Our primary research area is the retina, where neuronal photoreceptor cells and glial cells, such as the retinal pigment epithelium (RPE), communicate through a specialized extracellular matrix known as the Interphotoreceptor Matrix (IPM). This matrix is not just a passive structure but an active participant in retinal health and disease. Mutations in the molecular components of the IPM can lead to severe visual impairments and blinding diseases. 

Areas of interest

-Synthesis and composition of the IPM:

The IPM is compounded by a mesh of molecules that are constantly synthesized and degraded. We aim to identify these molecules, understand their interactions, and determine their mechanism of matrix assembly.

Our studies are centered on two important proteins conserved across species and linked to human diseases. These proteins are known as "interphotoreceptor matrix proteoglycans 1 and 2" (IMPG1 and IMPG2). They are proteoglycans rich in glycosylation and chondroitin sulfate. Rods and cones photoreceptors synthesize these proteins in the inner segments (IS). We aim to answer several questions related to these proteins such as: How do IMPG1 and IMPG2 molecules combine to form an IMPG-matrix that surrounds the photoreceptors? Why do IMPG1 and IMPG2 require each other to develop a healthy IPM? What is the exact size and shape of the IMPG-matrix?

 

Immunofluorescence technique was used to detect the localization of IMPG1 and IMPG2 in the retina through confocal microscopy.

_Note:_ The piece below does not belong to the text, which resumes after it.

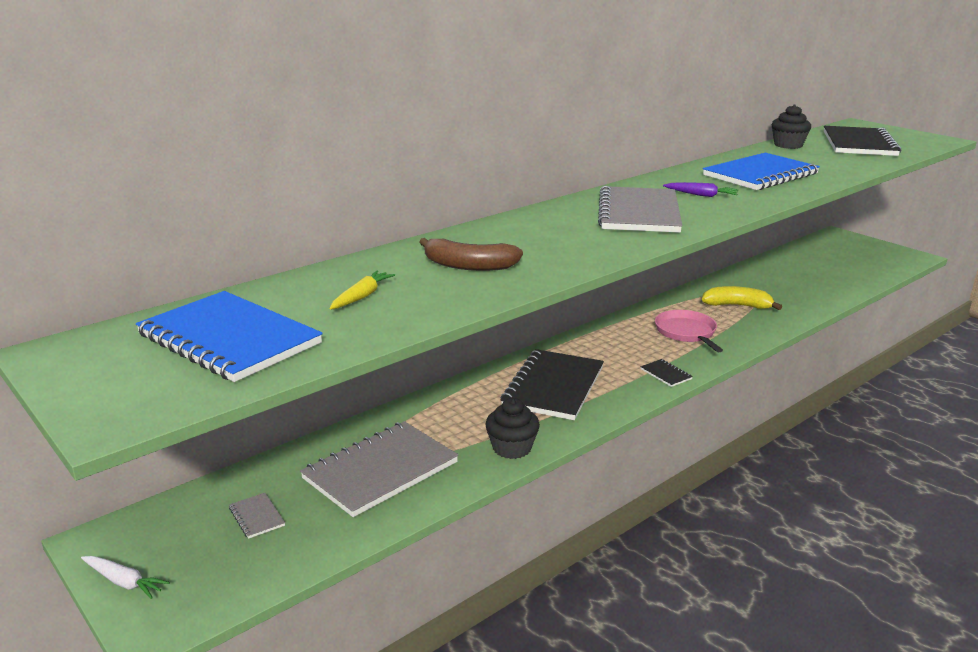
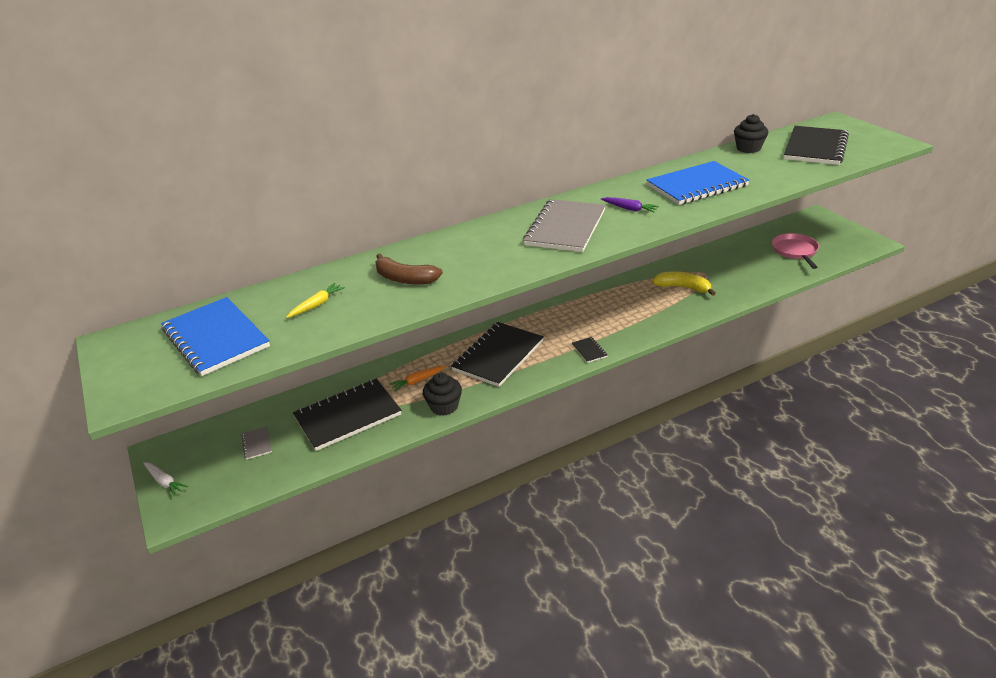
camera: 15 degrees right, 10 degrees up
grey notebook [300,421,458,517] -> black notebook [293,379,401,451]
pink pan [655,310,723,352] -> pink pan moved to [772,233,819,269]
none -> orange carrot [389,365,445,391]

Role of the IPM in Retinal Health and Disease:

The exchange of nutrients and molecules between the photoreceptors and the RPE takes place through the IPM. Our goal is to understand the role of the IPM in the diffusion of molecules within the photoreceptors-IPM-RPE complex in health and disease. Some of our questions extend to understand if the IPM aging alters its functional properties and how the IPM contributes to the disease mechanism of blinding diseases.     

Metabolomics studies have revealed metabolic changes in the retina and RPE of mice with an affected interphotoreceptor matrix.

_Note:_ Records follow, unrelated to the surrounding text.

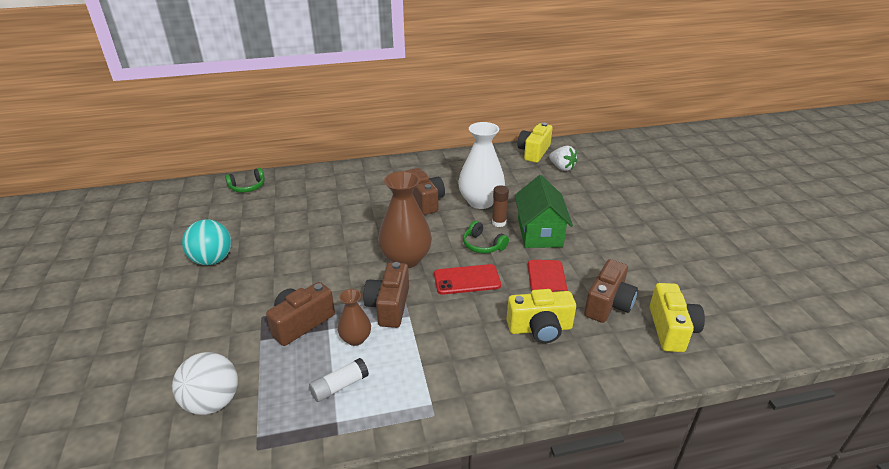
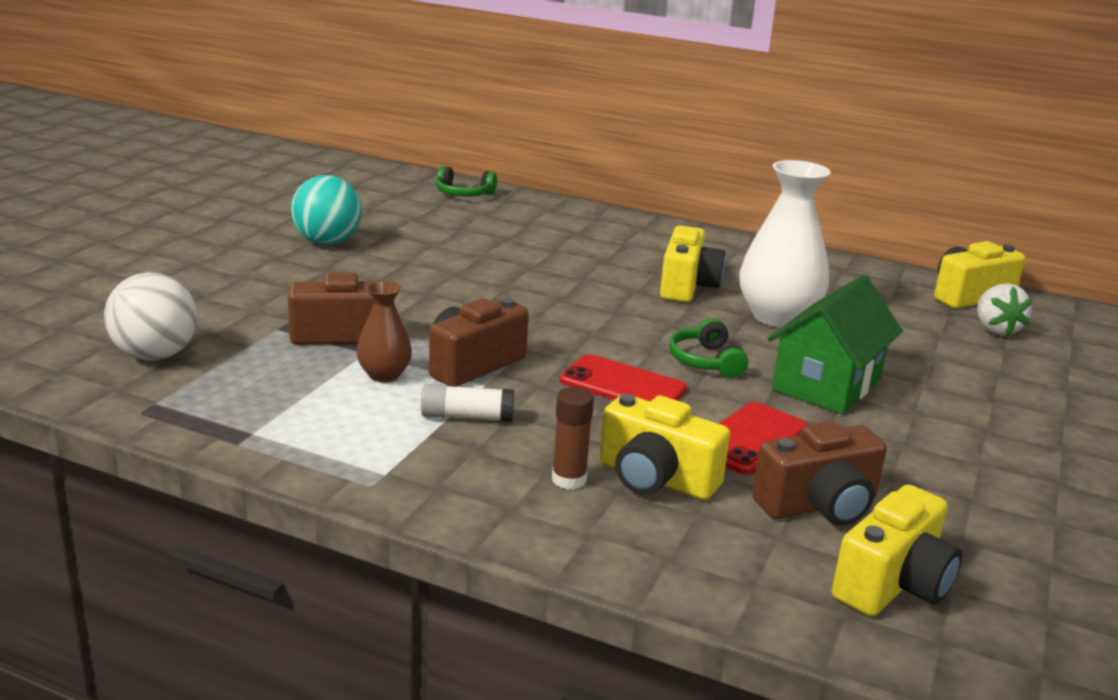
camera: 35 degrees right, 10 degrees down
white glue stick [309,358,369,402] -> white glue stick moved to [421,384,514,422]
brown vase [378,171,432,268] -> none
brown camera [406,168,445,215] -> yellow camera [660,226,725,302]
brown glue stick [492,185,509,227] -> brown glue stick moved to [552,387,594,490]

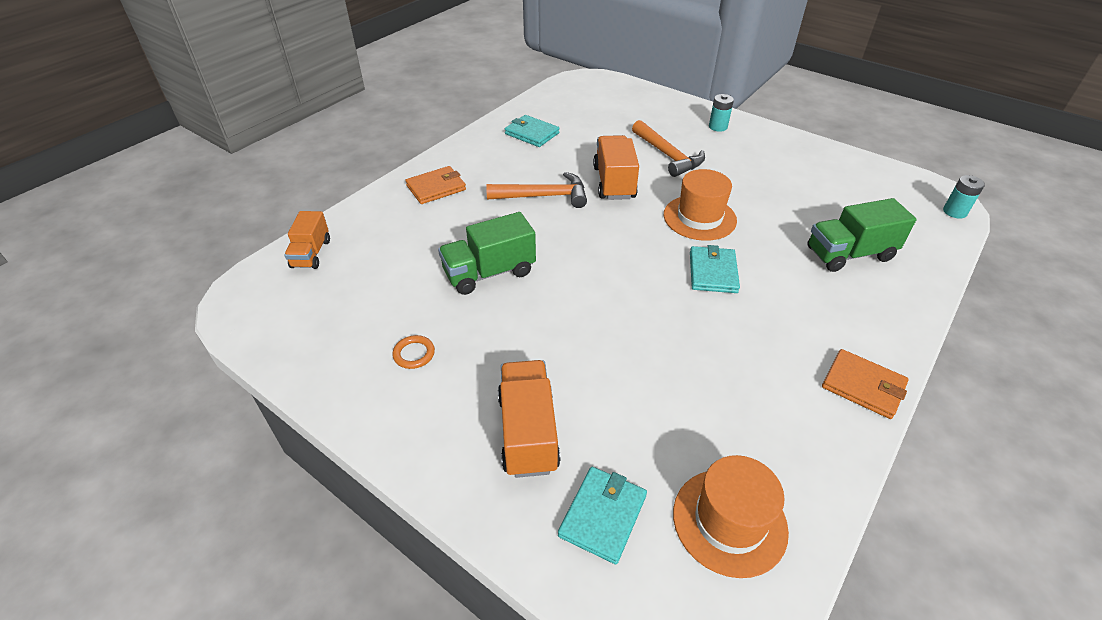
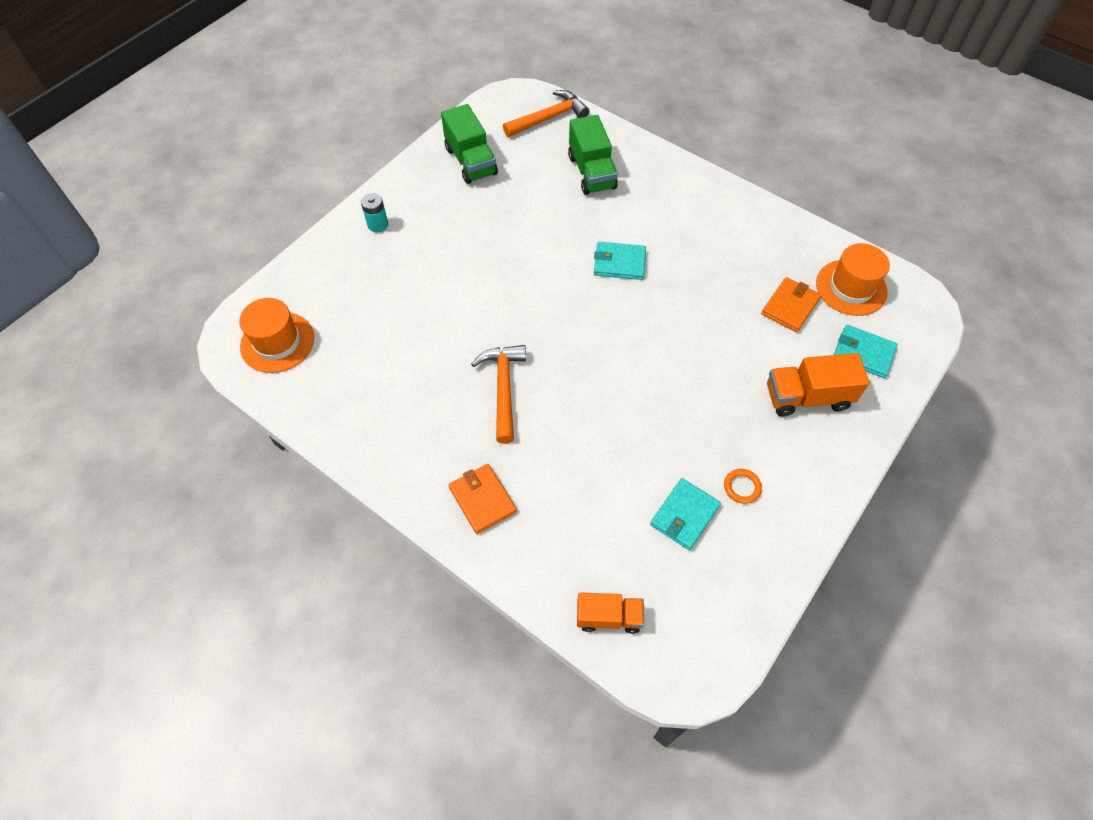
camera: 90 degrees left, 15 degrees up
green truck [438,212,536,295] -> green truck moved to [441,104,498,184]
turquoise wallet [505,115,560,147] -> turquoise wallet moved to [650,478,721,550]
orange truck [593,135,639,200] -> none
orange hammer [632,120,705,177] -> orange hammer moved to [503,90,589,137]
orange hat [664,169,737,241] -> orange hat moved to [239,298,314,373]
orange wallet [822,349,909,419] -> orange wallet moved to [761,277,821,332]
turquoise battery [943,175,985,219] -> none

         Electron microscopy revealed changes in the extracellular matrix of mutant mice.

Therapeutics: 

Mutations in IMPG1 or IMPG2 genes can cause blinding conditions such as subretinal lesions or retinitis pigmentosa. We are developing adenovirus-based gene therapies to ameliorate or cure these genetic defects. Our goal is to evaluate the efficacy of these therapies in treating IMPG-related pathologies using mouse models that reproduce the genetic defects found in humans.

In addition, we are investigating drugs targeting the IPM as a potential therapeutic for ocular diseases.

                Gene therapy workflow

Computational Model of the IPM: Our objective is to create mathematical models that can explain the intricate fluid dynamics that occur within the IPM. These models will help us better comprehend the processes taking place inside the IPM. Additionally, we plan to simulate the movement of nutrients within the IPM and use this data to predict the mechanisms behind diseases resulting from aberrant IPM.

 

Differential equations are used to simulate the response of a single photoreceptor to light, using MATLAB.